The cell index time 50 (CIT₅₀) is the time required for the CI to decrease by 50% after virus infection.³⁷ In the different methods tested, when the CIT₅₀ values of the most effective dose are compared, the second method ([cell + virus]montelukast) shown as stands out with 20-h delay of viral effects. The first method ([montelukast + cell]virus) and a third method ([montelukast + virus]cell) were followed with 8 and 13 h of delay, respectively (Figure 6).

Figure 6.

Real-time cell analysis result of montelukast

Data were collected for 130 h with intervals of 15 min. In the different methods tested and within those three methods, the effective concentration on the SARS-CoV-2 virus was found to be 25 μM. At the end of the period, the experiment was terminated, and the data obtained were analyzed using RTCA Software Pro software. CIT₅₀ values are presented for comparison, and the method, depicted as (cell + virus)Drug, becomes prominent, with 20 h of retention of the viral effects.

Discussion

Here, the potential effect of montelukast on SARS-CoV-2 is investigated using multiscale molecular modeling approaches and integrated in vitro experiments, including 3CL enzyme inhibition-based binding assays, SPR, pseudovirus, and virus neutralization methods. Hypotheses and in silico studies regarding the use of montelukast against COVID-19 have been discussed in the literature.^18,38,39 While most of these reports are limited to only hypotheses, some studies have emphasized only in silico results.40, 41, 42 For example, Copertino et al.⁴² hypothesized that since montelukast had previously been shown to have antiviral activity against Zika and dengue viruses as well as because of its immune modulatory profiles, it may be considered for biological activity against COVID-19. In our study, for the first time in the literature, combined multiscale molecular modeling studies and different in vitro experiments were conducted to better understand the effect of montelukast on SARS-CoV-2.

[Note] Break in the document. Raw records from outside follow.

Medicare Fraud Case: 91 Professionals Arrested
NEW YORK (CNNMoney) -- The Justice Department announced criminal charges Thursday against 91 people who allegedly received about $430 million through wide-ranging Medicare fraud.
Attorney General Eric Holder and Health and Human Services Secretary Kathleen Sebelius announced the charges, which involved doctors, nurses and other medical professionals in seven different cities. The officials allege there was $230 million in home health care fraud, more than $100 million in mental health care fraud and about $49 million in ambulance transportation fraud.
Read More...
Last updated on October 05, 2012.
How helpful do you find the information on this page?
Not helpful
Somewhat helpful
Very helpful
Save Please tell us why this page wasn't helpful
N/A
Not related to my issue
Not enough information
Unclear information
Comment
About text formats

Our results show that montelukast has a dual inhibitor effect and exerts its effect on SARS-CoV-2 by interference with the entry of the virus into the host cell (via spike/ACE-2) as well as inhibiting the 3C-like protease, which is responsible for functional protein maturation. Our computational results also showed the effect of montelukast on the alpha, beta, and delta variants, and its effect on alpha and beta variants was also confirmed by pseudovirus neutralization assays. Thus, in the current study, our integrated in silico and combined in vitro experiments show the effect of montelukast on SARS-CoV-2.

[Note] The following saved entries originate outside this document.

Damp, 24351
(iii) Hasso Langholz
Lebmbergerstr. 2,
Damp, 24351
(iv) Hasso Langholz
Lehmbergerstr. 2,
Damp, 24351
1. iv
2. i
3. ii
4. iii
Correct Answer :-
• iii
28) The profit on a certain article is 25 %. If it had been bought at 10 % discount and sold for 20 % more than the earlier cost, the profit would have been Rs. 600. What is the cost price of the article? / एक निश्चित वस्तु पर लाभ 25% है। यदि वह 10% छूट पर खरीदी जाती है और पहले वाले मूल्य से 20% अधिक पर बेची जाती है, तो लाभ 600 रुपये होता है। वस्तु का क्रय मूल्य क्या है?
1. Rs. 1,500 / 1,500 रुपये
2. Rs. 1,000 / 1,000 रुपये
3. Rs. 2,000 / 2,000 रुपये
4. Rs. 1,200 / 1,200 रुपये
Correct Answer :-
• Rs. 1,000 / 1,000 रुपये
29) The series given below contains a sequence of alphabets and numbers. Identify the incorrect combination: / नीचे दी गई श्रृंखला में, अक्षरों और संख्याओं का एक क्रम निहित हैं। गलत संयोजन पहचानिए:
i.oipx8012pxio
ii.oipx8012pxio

As was confirmed from both the pseudovirus and virus neutralization assays, the most likely clinical use of montelukast after infection of SARS-CoV-2 ([pseudovirus + cell]montelukast treatment) was the effective neutralization of virus.

Our virus neutralization assay results show that montelukast with 25 μM concentration delayed the effect of virus for 20 h when cells were infected with virus and then montelukast was added; i.e., [cell + virus]montelukast. In other methods, such as when montelukast was incubated within 1 h before the cell was infected with the virus, the delay time was found to be 8 h. Therefore, montelukast might also be considered for its prophylactic effect.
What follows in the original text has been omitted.